◆ The input
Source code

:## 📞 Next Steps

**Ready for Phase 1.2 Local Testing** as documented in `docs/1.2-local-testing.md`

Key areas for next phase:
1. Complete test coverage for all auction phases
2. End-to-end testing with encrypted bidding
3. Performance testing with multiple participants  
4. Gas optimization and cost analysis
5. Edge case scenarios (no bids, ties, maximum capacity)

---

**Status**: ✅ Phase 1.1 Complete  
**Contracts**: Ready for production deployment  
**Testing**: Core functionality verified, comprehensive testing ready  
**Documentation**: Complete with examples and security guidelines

◆ Brief
What is needed is an exact copy of the lines above, from the one containing "for Phase 1.2" through the one containing "3. Performance testing", with nothing added.

◆ Answer space
**Ready for Phase 1.2 Local Testing** as documented in `docs/1.2-local-testing.md`

Key areas for next phase:
1. Complete test coverage for all auction phases
2. End-to-end testing with encrypted bidding
3. Performance testing with multiple participants  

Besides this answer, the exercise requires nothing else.